Gremlins (Joe Dante / U.S., 1984):

Behind the cooing furball awaits the razzing homunculus, so it goes with a Looney Tunes vision in a Disney landscape. The snow-carpeted Everytown that becomes "a major disaster area," beginning with a visit to a Chinatown curio shop run by Keye Luke. The aspiring young cartoonist (Zach Galligan) works at the bank and gets pointers from Chuck Jones, his new pet is a mysterious, saccharine critter, it comes with rules.
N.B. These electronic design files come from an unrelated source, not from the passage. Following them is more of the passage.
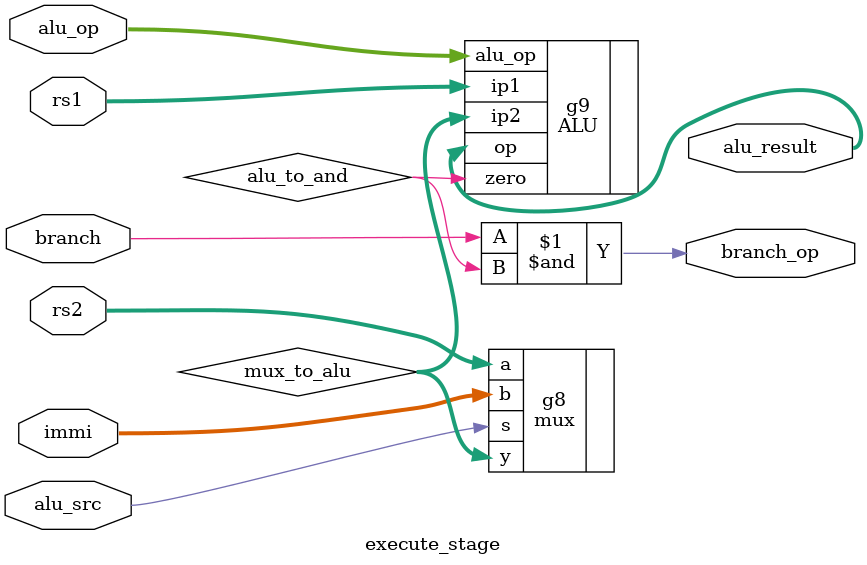
<source format=sv>
`timescale 1ns / 1ps


module execute_stage #(parameter N=32)(branch,rs1,rs2,immi,alu_src,alu_op,branch_op,alu_result);
input logic [N-1:0] rs1,rs2,immi;
input logic branch,alu_src;
input logic [3:0] alu_op;
output logic branch_op;
output logic [N-1:0] alu_result;
logic [N-1:0] mux_to_alu;
logic alu_to_and;
mux g8 (.a(rs2), .b(immi), .s(alu_src), .y(mux_to_alu));
ALU g9 (.ip1(rs1), .ip2(mux_to_alu), .alu_op(alu_op), .op(alu_result), .zero(alu_to_and));
and g10 (branch_op, branch, alu_to_and);
endmodule

</source>
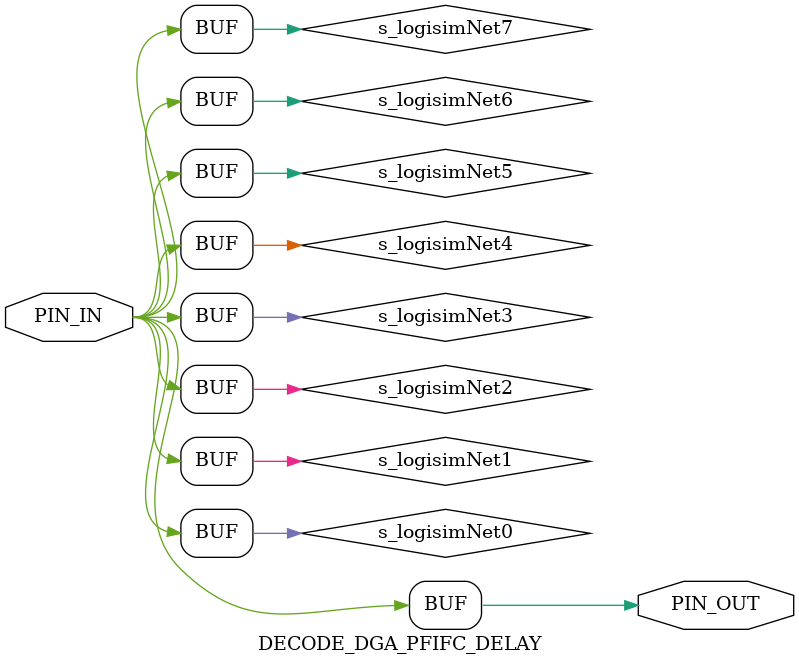
<source format=v>
/**************************************************************************
** ND120 DGA                                                             **
** DECODE/DGA/PFIFC/DELAY                                                **
**                                                                       **
** Page 13 DECODE - DECODE_DGA_PFIFC_DELAY Sheet 1 of 1                  **
**                                                                       **
** 7x F111. Switching speed avg 0.2 ns (min 0.1 -> max 0.3 ns) pr buffer **
** calculated delay = 7*0.2ns = 1.4 ns                                   **
**                                                                       **
** Last reviewed: 12-MAY-2024                                            **
** Ronny Hansen                                                          **               
***************************************************************************/


module DECODE_DGA_PFIFC_DELAY(
   input PIN_IN,
   output PIN_OUT 
);

   wire s_logisimNet0;
   wire s_logisimNet1;
   wire s_logisimNet2;
   wire s_logisimNet3;
   wire s_logisimNet4;
   wire s_logisimNet5;
   wire s_logisimNet6;
   wire s_logisimNet7;

   assign s_logisimNet6 = PIN_IN;

   assign s_logisimNet7 = s_logisimNet6;
   assign s_logisimNet4 = s_logisimNet7;
   assign s_logisimNet5 = s_logisimNet4;
   assign s_logisimNet2 = s_logisimNet5;
   assign s_logisimNet3 = s_logisimNet2;
   assign s_logisimNet0 = s_logisimNet3;
   assign s_logisimNet1 = s_logisimNet0;

   assign PIN_OUT = s_logisimNet1;

endmodule

</source>
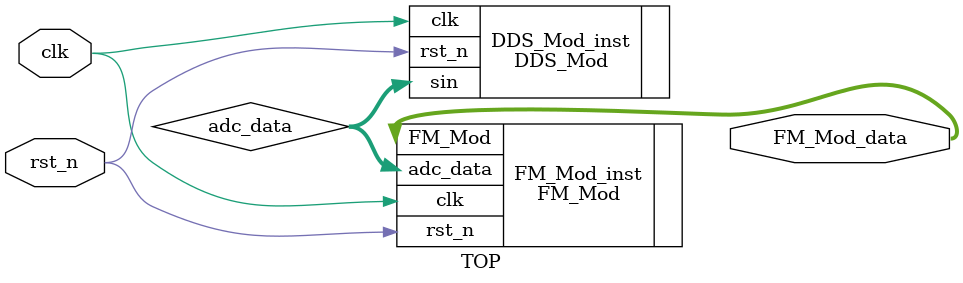
<source format=v>
`timescale 1ns / 1ps


module TOP(
    input			clk,
	input			rst_n,
    
    output         	[11:0]  FM_Mod_data
);

//----------------ADC-----------------//
wire    [11:0]  adc_data;

DDS_Mod         DDS_Mod_inst(
    .clk        (clk),
    .rst_n      (rst_n),
	.sin		(adc_data)
);
//------------------------------------//

//---------------FMµ÷ÖÆ----------------//
FM_Mod          FM_Mod_inst(
	.clk        (clk),
	.rst_n      (rst_n),
	.adc_data   (adc_data),
	.FM_Mod     (FM_Mod_data)
);


endmodule

</source>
Fuseli's imp emerges, a whole swarm of them. "Does your father always give you vicious little monsters for a present?" The folksy inventor (Hoyt Axton), the girlfriend with a morbid secret (Phoebe Cates), the avaricious widow (Polly Holliday), the xenophobic neighbor (Dick Miller), the dweeb who fancies himself a capitalist maven (Judge Reinhold), all inhabitants of Joe Dante's marvelously vandalized Americana. (It's a Wonderful Life plays regularly, so does Invasion of the Body Snatchers.) Amblin sweetness is just a beat away from horror, suddenly the suburban kitchen is awash in green splatter after Mom (Frances Lee McCain) negotiates the invaders with orange juicer and microwave oven. Happy hour at the tavern with beer-guzzling, cigarette-puffing, break-dancing demons, followed by a screening of Snow White and the Seven Dwarfs. Elsewhere, the heroine remembers a certain foul scent from childhood, Santa Claus and the patriarchy dispatched with the same broken neck. "Hey kid, this is Christmas, not Halloween!" Movie theater up in flames, showdown at the department store. A rambunctious puppet jamboree, splendidly gross and malicious. The Asian magus returns at the close and is aghast at how the Yanks have corrupted the cuddly blob: "You teach him to watch television?!" Dante's sequel expands the giddy subversion. With Glynn Turman, Corey Feldman, Scott Brady, Jonathan Banks, Edward Andrews, Jackie Joseph, Belinda Balaski, Harry Carey Jr., William Schallert, and Ken Tobey.